Jamaninfo, Jakarta: Kasus dugaan tindak pidana pemalsuaan dokumen dan korupsi proyek pembangunan Asrama UIN Jakarta senilai Rp4.7 miliar terus bergulir, setelah pelimpahan kasus dari Polda Metro Jaya ke Polres Tangerang Selatan.

Kini, pelapor yang juga presiden mahasiswa UIN tahun 2019, Sultan Rivandi, dilaporkan atas dugaan pencemaran nama baik pasal 45 ayat 3 dan 27 ayat 3 Undang-Undang Informasi Transaksi Elektronik (ITE).

Menangapi pemangilan tersebut, Sultan Rivandi menyebut akan menjalani proses sesuai aturan yang berlaku, serta yakin bahwa apa yang dilakukannya bukan bentuk pencemaran nama baik karena disertai dengan bukti-bukti.

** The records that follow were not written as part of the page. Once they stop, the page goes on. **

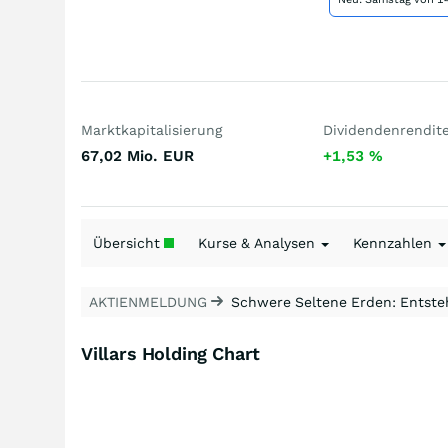
Marktkapitalisierung
Dividendenrendit
67,02 Mio.
EUR
+1,53
%
Übersicht
Kurse & Analysen
Kennzahlen
AKTIENMELDUNG
Schwere Seltene Erden: Entsteh
Villars Holding Chart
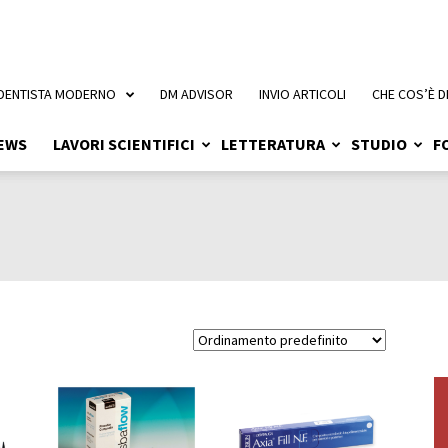
 DENTISTA MODERNO
DM ADVISOR
INVIO ARTICOLI
CHE COS’È D
EWS
LAVORI SCIENTIFICI
LETTERATURA
STUDIO
F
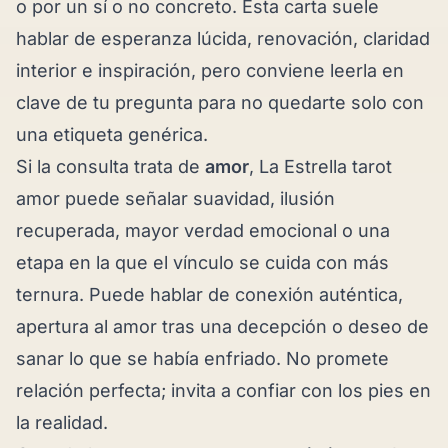
o por un sí o no concreto. Esta carta suele
hablar de esperanza lúcida, renovación, claridad
interior e inspiración, pero conviene leerla en
clave de tu pregunta para no quedarte solo con
una etiqueta genérica.
Si la consulta trata de
amor
, La Estrella tarot
amor puede señalar suavidad, ilusión
recuperada, mayor verdad emocional o una
etapa en la que el vínculo se cuida con más
ternura. Puede hablar de conexión auténtica,
apertura al amor tras una decepción o deseo de
sanar lo que se había enfriado. No promete
relación perfecta; invita a confiar con los pies en
la realidad.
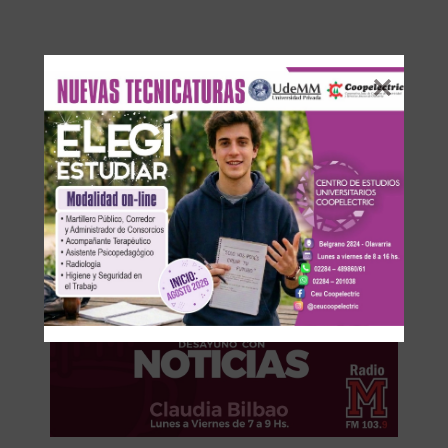
Los comentarios están cerrados.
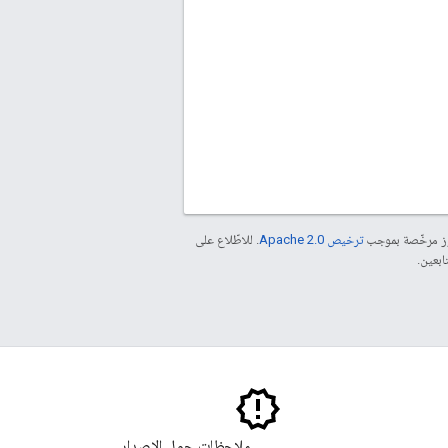
موز مرخّصة بموجب
ترخيص Apache 2.0‏
. للاطّلاع على
ملاحظات حول الإصدار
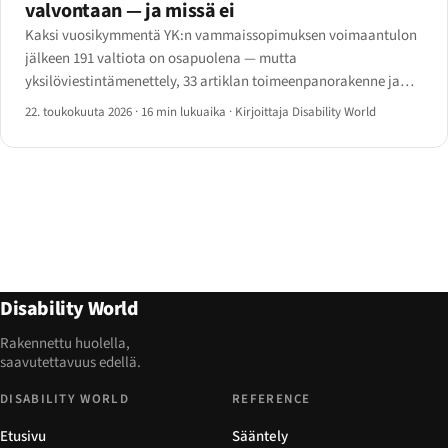
valvontaan — ja missä ei
Kaksi vuosikymmentä YK:n vammaissopimuksen voimaantulon
jälkeen 191 valtiota on osapuolena — mutta
yksilöviestintämenettely, 33 artiklan toimeenpanorakenne ja
valinnaisen pöytäkirjan kapea kattavuus kertovat epätasaisesta
22. toukokuuta 2026
·
16 min lukuaika
·
Kirjoittaja Disability World
tilanteesta vuonna 2026.
Disability World
Rakennettu huolella,
saavutettavuus edellä.
DISABILITY WORLD
REFERENCE
Etusivu
Sääntely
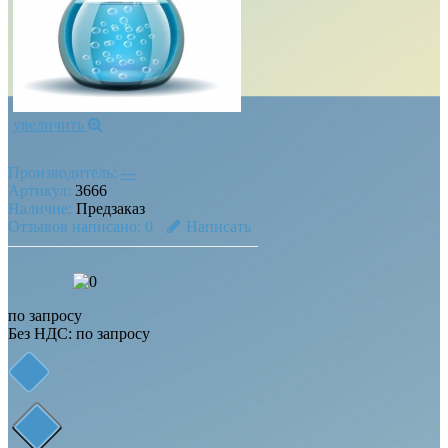
увеличить
Производитель:
---
Артикул:
3666
Наличие:
Предзаказ
Отзывов написано:
0
Написать
по запросу
Без НДС: по запросу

“Pencemaran nama baik di surat tertulis 21 November 2021 di STAI Al-Hikmah Jakarta Selatan, semoga itu typo atau memang tidak pernah ada pencemaran nama baik yang saya lakukan. Walaupun janggal Insya Allah tetap hadir,” ujarnya, Rabu (7/4/2021).

Berdasarkan surat panggilan Polda Metro Jaya tertanggal 31 Maret 2021 yang diterima redaksi, terlapor diduga mencemarkan nama baik salah seorang guru besar UIN Jakarta yang juga menjabat Ketua Pelaksana Pembangunan Asrama berinisial PS.

Sultan, sebagai terlapor juga menyampaikan kepada pihak kepolisian bahwa semoga momentum ini dijadikan bahan evaluasi terhadap pasal karet yang kerap digunakan untuk tujuan-tujuan tertentu.

“Saya sampaikan bahwa Polri harus berlaku adil dan selektif terhadap penggunaan pasal karet UU ITE ini. Sehingga tidak ada lagi korban korban pasal karet pencemaran nama baik, khususnya dalam kasus ini,” ucapnya. 

“Semoga keanehan ini tidak terjadi berkelanjutan. Saya yang berniat untuk membersihkan dianggap mencemarkan, tapi yang diduga mencemarkan terus menerus dibersihkan,” pungkas Sultan.